Tous convaincus qu’ils qu’il n’était pas possible de combattre ce coronavirus sans implication des personnes concernées. « Mais on voit qu’à aucun moment la société civile n’a eu son mot à dire dans la gestion de cette épidémie, ni dans les mesures prises par les autorités pour y faire face. Au point qu’on, peut se demander si ces acquis du sida, dont tout le monde parle, existent bel et bien », se demande Jérôme Martin. Tandis qu’Anne-Claude Crémieux estime, pour sa part, qu’on ne « peut pas plaquer tous ces acquis du VIH » sur toutes les autres crises sanitaires. « L’épidémie de Covid a quand même une temporalité très différente de celle du VIH, estime-t-elle. Une crise qui dure quelques mois, ce n’est pas la même chose qu’une épidémie qui dure depuis 30 ans ».
En tout cas, cette interpellation associative sur la place de la société civile a visiblement été entendue par Jean-François Delfraissy qui, en avril, a demandé à l’Elysée la création d’un Comité de liaison citoyen. Ce qu’il n’a jamais pu obtenir, à son grand regret. « Moi aussi, je le déplore. Cela aurait été vraiment utile qu’on entende la voix des premiers concernés par cette crise, et notamment les malades les plus précaires et les vulnérables », souligne Françoise Barré-Sinoussi.
« Dans nos discussions avec des scientifiques venus d’autres disciplines, nous avons constaté que cette idée de consulter la société civile n’allait pas de soi pour tout le monde, ajoute-elle.

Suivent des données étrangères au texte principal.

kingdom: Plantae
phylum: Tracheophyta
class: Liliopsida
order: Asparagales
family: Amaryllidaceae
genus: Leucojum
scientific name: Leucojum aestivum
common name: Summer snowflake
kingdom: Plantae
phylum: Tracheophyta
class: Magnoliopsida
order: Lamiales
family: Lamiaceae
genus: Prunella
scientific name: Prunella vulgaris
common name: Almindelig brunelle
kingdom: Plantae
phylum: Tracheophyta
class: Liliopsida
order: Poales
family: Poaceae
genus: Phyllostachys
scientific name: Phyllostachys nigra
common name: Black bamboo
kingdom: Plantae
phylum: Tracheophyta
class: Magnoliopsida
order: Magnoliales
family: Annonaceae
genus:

Sans y être forcément hostiles, certains se demandaient si cela pouvait vraiment avoir un intérêt. Alors que nous, qui venons du VIH, on ne pose même pas la question. On sait que c’est utile et même crucial d’agir avec les malades ou les représentants de la société civile ».
[i] Le consortium REACTing (REsearch and ACTion targeting emerging infectious diseases) anime la recherche contre les maladies infectieuses émergentes.